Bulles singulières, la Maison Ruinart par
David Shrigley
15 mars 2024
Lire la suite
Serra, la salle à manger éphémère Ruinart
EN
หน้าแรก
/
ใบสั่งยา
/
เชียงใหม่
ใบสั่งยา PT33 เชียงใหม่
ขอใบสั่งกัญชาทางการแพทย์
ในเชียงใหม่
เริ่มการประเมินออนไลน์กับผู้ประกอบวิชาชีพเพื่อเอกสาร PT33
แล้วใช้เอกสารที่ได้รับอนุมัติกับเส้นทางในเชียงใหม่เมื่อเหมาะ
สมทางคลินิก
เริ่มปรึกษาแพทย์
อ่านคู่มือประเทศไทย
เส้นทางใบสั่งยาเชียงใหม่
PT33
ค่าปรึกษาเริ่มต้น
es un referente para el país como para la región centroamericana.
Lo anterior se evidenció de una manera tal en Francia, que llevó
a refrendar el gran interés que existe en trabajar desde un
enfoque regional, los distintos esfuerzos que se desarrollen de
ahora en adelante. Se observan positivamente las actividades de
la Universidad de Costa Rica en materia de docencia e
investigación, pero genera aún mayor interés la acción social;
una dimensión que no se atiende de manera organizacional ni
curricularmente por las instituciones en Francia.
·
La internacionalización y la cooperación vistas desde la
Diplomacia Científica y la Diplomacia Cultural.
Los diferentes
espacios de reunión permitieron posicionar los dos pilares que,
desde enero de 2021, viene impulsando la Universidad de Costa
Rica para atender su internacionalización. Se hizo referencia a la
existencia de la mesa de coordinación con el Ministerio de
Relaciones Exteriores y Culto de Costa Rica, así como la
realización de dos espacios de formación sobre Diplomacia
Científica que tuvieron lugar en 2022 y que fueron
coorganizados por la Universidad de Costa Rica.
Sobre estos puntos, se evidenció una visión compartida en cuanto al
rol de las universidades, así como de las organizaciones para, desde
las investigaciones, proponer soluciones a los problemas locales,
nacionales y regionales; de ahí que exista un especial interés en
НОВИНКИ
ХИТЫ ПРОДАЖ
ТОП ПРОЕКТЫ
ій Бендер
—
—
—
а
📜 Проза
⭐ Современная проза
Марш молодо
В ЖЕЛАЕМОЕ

* TASK STATEMENT *
Everything in the listing should be given again word for word.

* YOUR SOLUTION *
Bulles singulières, la Maison Ruinart par
David Shrigley
15 mars 2024
Lire la suite
Serra, la salle à manger éphémère Ruinart
EN
หน้าแรก
/
ใบสั่งยา
/
เชียงใหม่
ใบสั่งยา PT33 เชียงใหม่
ขอใบสั่งกัญชาทางการแพทย์
ในเชียงใหม่
เริ่มการประเมินออนไลน์กับผู้ประกอบวิชาชีพเพื่อเอกสาร PT33
แล้วใช้เอกสารที่ได้รับอนุมัติกับเส้นทางในเชียงใหม่เมื่อเหมาะ
สมทางคลินิก
เริ่มปรึกษาแพทย์
อ่านคู่มือประเทศไทย
เส้นทางใบสั่งยาเชียงใหม่
PT33
ค่าปรึกษาเริ่มต้น
es un referente para el país como para la región centroamericana.
Lo anterior se evidenció de una manera tal en Francia, que llevó
a refrendar el gran interés que existe en trabajar desde un
enfoque regional, los distintos esfuerzos que se desarrollen de
ahora en adelante. Se observan positivamente las actividades de
la Universidad de Costa Rica en materia de docencia e
investigación, pero genera aún mayor interés la acción social;
una dimensión que no se atiende de manera organizacional ni
curricularmente por las instituciones en Francia.
·
La internacionalización y la cooperación vistas desde la
Diplomacia Científica y la Diplomacia Cultural.
Los diferentes
espacios de reunión permitieron posicionar los dos pilares que,
desde enero de 2021, viene impulsando la Universidad de Costa
Rica para atender su internacionalización. Se hizo referencia a la
existencia de la mesa de coordinación con el Ministerio de
Relaciones Exteriores y Culto de Costa Rica, así como la
realización de dos espacios de formación sobre Diplomacia
Científica que tuvieron lugar en 2022 y que fueron
coorganizados por la Universidad de Costa Rica.
Sobre estos puntos, se evidenció una visión compartida en cuanto al
rol de las universidades, así como de las organizaciones para, desde
las investigaciones, proponer soluciones a los problemas locales,
nacionales y regionales; de ahí que exista un especial interés en
НОВИНКИ
ХИТЫ ПРОДАЖ
ТОП ПРОЕКТЫ
ій Бендер
—
—
—
а
📜 Проза
⭐ Современная проза
Марш молодо
В ЖЕЛАЕМОЕ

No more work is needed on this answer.